Ce n'était qu'un lamantin de petite taille, car il mesurait à peine trois pieds de longueur. On les a tant poursuivis, ces pauvres cétacés, qu'ils commencent à devenir assez rares dans les eaux de l'Amazone et de ses affluents, et on leur laisse si peu le temps de grandir, que les géants de l'espèce ne dépassent pas sept pieds maintenant. Que sont-ils auprès de ces lamantins de douze et quinze pieds, qui abondent encore dans les fleuves et les lacs de l'Afrique!
Mais il serait bien difficile d'empêcher cette destruction. En effet, la chair du lamantin est excellente, même supérieure à celle du porc, et l'huile que fournit son lard, épais de trois pouces, est un produit d'une véritable valeur. Cette chair, lorsqu'elle est boucanée, se conserve longtemps et donne une alimentation saine. Si l'on ajoute à cela que l'animal est d'une capture relativement facile, on ne s'étonnera pas que son espèce tende à sa complète destruction.
Aujourd'hui, un lamantin adulte, qui «rendait» deux pots d'huile pesant cent quatre-vingts livres, n'en donne plus que quatre arrobes espagnols, équivalant à un quintal.
Le 19 juillet, au soleil levant, la jangada quittait Fonteboa et se laissait aller entre les deux rives du fleuve, absolument désertes, le long des îles ombragées de forêts de cacaoyers du plus grand effet. Le ciel était toujours lourdement chargé de gros cumulus électriques, qui faisaient pressentir de nouveaux orages.
Le rio Jurua, venu du sud-est, se dégagea bientôt des berges de gauche. À le remonter, une embarcation pourrait s'enfoncer jusqu'au Pérou, sans rencontrer d'insurmontables obstacles, à travers ses eaux blanches, que nourrissent un grand nombre de sous-affluents.

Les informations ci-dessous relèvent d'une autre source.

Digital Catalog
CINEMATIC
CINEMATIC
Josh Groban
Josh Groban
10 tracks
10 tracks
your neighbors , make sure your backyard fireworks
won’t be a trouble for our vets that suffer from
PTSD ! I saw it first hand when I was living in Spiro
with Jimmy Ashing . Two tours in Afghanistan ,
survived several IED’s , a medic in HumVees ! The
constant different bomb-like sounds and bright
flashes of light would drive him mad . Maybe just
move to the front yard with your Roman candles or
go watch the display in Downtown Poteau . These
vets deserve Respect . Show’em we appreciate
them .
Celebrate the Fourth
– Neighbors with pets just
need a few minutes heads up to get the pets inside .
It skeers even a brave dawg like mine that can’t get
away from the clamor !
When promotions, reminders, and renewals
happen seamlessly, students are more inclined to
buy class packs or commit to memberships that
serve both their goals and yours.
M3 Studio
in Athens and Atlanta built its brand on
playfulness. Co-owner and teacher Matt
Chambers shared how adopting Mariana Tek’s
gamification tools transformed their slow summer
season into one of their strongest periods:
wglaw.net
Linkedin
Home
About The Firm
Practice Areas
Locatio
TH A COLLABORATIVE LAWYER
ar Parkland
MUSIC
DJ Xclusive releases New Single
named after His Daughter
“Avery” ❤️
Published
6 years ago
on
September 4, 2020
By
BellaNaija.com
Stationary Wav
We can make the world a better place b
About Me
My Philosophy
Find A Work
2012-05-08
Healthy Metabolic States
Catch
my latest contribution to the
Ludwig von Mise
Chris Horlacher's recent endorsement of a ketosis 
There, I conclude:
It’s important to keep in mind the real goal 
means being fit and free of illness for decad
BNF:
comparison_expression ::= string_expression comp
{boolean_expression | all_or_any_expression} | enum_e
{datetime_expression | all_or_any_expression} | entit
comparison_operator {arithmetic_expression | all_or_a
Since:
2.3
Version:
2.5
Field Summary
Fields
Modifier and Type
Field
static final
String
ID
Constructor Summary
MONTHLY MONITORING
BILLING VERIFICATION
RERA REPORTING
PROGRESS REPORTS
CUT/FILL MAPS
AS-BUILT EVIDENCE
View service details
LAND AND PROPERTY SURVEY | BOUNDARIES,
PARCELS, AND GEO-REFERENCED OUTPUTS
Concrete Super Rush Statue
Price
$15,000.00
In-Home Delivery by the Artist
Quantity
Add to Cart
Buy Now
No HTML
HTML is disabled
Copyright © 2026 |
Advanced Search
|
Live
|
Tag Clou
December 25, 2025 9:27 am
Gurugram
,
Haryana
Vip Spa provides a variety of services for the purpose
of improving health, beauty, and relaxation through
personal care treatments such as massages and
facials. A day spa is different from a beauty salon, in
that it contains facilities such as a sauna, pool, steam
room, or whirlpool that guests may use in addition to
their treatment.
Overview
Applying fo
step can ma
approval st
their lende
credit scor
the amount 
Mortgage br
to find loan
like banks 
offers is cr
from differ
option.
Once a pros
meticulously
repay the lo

«C'est peut-être sur ces territoires, dit Manoel, qu'il conviendrait de rechercher les descendants de ces femmes guerrières, qui ont tant émerveillé Orellana. Mais il faut dire que, à l'exemple de leurs devancières, elles ne forment point de tribus à part. Ce sont tout simplement des épouses qui accompagnent leurs époux au combat, et celles-ci, parmi les Juruas, ont une grande réputation de vaillance.»
La jangada continuait à descendre; mais quel dédale l'Amazone présentait alors! Le rio Japura, dont l'embouchure allait s'ouvrir quatre-vingts milles plus loin, et qui est un de ses plus grands affluents, courait presque parallèlement au fleuve.
Entre eux, c'étaient des canaux, des iguarapès, des lagunes, des lacs temporaires, un inextricable lacis, qui rend bien difficile l'hydrographie de cette contrée.
Mais, si Araujo n'avait pas de carte pour se guider, son expérience le servait plus sûrement, et c'était merveille de le voir se débrouiller dans ce chaos, sans jamais s'égarer hors du grand fleuve.
En somme, il fit si bien que, le 25 juillet, dans l'après-midi, après avoir passé devant le village de Parani-Tapera, la jangada put mouiller à l'entrée du lac d'Ega ou Teffé, dans lequel il était inutile de s'engager, puisqu'il aurait fallu en sortir pour reprendre la route de l'Amazone.